= What to work on =
Your task is to repeat the entries exactly from their first line through the line with "Veszprém legrégebbi ismert", and to stop there.

Saved data entries
--*--

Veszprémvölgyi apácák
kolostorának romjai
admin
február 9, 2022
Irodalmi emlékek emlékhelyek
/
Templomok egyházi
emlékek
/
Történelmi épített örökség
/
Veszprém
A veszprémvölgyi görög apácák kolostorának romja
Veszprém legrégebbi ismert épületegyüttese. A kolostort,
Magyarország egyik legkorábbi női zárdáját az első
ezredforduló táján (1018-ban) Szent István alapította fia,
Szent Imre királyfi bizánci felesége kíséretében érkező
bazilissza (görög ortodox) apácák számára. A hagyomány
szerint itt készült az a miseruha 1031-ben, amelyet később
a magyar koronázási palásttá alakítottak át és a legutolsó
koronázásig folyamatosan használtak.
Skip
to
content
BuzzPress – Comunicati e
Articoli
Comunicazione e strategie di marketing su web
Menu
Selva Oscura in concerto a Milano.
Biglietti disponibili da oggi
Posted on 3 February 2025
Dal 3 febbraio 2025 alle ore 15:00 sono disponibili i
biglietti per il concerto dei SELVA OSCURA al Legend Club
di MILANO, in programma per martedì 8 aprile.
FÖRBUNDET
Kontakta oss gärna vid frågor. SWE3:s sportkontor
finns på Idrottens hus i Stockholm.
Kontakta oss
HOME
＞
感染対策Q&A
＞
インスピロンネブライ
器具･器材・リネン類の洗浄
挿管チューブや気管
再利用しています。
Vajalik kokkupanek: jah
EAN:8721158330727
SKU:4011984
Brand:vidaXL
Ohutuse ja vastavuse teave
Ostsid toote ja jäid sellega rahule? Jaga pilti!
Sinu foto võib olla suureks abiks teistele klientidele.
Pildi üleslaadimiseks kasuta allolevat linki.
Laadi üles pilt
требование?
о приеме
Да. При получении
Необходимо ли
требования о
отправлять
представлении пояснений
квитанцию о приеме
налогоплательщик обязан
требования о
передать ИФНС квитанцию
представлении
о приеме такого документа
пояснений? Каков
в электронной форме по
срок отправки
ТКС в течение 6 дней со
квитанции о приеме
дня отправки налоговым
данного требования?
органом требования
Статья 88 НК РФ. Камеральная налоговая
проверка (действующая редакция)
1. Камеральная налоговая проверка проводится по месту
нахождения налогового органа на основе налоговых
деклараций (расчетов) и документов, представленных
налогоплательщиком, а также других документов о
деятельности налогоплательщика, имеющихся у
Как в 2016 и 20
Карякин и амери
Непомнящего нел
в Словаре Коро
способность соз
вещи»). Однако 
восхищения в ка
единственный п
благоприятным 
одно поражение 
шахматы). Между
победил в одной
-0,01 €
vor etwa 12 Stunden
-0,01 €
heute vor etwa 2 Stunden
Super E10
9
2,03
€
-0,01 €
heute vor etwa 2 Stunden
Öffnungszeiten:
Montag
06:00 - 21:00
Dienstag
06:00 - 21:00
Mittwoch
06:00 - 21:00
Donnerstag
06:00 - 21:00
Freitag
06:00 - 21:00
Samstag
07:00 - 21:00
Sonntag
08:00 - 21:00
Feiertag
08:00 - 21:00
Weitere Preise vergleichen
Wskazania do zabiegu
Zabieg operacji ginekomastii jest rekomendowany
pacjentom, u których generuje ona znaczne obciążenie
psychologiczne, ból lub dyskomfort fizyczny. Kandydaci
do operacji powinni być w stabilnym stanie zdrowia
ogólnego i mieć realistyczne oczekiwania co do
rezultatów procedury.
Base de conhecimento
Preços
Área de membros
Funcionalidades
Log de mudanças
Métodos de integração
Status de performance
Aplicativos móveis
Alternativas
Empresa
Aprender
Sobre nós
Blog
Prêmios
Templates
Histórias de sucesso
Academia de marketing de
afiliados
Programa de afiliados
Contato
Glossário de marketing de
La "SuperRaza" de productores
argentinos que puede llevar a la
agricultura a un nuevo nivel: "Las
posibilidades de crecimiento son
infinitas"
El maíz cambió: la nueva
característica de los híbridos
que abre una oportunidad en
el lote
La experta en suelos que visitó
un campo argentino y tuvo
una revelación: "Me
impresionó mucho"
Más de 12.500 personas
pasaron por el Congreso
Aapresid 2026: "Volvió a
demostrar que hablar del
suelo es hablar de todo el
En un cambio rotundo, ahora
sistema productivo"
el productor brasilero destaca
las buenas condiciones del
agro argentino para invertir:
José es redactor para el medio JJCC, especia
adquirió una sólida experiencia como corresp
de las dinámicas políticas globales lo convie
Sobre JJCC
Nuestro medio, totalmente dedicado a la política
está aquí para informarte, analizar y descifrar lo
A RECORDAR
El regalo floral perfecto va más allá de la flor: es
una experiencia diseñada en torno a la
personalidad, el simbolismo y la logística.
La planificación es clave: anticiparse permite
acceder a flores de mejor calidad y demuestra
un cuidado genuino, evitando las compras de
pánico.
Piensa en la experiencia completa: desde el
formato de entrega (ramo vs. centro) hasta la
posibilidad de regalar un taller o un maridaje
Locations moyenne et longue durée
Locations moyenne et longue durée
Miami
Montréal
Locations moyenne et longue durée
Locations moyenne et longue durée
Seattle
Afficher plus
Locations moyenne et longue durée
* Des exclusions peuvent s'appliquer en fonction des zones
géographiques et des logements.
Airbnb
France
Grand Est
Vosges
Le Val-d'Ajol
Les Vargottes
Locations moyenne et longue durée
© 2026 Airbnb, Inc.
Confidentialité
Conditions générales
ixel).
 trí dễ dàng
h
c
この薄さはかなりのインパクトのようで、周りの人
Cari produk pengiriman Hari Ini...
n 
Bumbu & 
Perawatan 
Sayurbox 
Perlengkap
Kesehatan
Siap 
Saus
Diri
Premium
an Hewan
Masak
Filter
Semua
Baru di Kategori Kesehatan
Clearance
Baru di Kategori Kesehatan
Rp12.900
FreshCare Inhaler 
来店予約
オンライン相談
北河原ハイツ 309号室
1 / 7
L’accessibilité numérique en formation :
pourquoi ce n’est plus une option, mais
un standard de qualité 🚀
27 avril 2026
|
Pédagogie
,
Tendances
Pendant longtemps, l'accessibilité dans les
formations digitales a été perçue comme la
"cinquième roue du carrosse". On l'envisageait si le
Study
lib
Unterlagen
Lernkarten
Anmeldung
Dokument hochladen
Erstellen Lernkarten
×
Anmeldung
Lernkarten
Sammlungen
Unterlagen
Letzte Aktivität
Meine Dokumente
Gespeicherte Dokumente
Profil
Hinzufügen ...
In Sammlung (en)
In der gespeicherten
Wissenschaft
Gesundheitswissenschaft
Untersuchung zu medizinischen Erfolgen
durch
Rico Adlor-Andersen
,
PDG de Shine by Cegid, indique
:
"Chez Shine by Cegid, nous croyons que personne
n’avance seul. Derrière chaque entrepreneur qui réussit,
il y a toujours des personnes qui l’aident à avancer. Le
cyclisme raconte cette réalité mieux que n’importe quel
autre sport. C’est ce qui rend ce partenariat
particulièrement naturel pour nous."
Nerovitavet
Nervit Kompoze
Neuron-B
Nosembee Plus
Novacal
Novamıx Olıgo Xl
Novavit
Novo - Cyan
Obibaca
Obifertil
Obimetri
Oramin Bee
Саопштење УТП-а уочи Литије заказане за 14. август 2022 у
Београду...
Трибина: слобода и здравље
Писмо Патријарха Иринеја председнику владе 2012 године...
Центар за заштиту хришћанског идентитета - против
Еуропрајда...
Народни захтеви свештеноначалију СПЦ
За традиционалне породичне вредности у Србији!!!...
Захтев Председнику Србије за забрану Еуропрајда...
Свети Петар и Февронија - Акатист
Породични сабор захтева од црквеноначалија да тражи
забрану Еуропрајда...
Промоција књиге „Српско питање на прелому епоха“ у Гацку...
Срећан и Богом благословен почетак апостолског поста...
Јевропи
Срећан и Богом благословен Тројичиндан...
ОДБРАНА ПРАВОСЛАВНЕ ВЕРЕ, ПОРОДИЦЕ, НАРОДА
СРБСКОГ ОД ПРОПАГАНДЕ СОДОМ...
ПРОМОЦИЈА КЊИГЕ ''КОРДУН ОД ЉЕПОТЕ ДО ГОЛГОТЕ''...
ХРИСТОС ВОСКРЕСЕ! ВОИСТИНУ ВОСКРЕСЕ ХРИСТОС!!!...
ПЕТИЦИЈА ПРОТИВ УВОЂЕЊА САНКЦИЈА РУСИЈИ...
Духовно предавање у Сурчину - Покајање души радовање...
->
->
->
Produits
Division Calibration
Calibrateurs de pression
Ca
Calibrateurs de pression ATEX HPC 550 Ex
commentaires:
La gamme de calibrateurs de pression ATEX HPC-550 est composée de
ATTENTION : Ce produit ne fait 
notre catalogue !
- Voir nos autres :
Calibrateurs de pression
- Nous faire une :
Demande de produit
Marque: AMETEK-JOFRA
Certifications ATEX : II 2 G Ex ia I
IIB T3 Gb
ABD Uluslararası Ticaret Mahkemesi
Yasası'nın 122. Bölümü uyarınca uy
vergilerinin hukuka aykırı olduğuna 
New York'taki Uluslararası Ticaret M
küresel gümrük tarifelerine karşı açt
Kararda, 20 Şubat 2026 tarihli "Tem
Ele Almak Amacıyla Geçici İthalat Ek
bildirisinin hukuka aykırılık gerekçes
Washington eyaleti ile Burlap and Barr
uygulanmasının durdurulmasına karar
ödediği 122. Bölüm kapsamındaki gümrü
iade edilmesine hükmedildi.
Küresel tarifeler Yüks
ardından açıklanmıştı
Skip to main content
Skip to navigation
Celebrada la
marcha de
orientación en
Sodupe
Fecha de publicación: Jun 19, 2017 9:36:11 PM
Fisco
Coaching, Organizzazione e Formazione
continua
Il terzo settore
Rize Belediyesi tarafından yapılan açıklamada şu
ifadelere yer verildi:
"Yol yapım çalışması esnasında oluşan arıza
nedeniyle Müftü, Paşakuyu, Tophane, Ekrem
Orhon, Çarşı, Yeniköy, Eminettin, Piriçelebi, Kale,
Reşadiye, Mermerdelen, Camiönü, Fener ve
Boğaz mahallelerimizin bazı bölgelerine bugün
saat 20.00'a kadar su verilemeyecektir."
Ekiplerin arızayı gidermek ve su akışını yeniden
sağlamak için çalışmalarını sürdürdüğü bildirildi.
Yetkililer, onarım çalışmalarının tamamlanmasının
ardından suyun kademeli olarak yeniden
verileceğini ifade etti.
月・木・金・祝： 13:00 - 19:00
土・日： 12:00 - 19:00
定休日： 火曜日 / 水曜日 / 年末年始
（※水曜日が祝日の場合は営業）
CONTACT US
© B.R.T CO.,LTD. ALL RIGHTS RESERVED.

--*--

= Task output =
Veszprémvölgyi apácák
kolostorának romjai
admin
február 9, 2022
Irodalmi emlékek emlékhelyek
/
Templomok egyházi
emlékek
/
Történelmi épített örökség
/
Veszprém
A veszprémvölgyi görög apácák kolostorának romja
Veszprém legrégebbi ismert épületegyüttese. A kolostort,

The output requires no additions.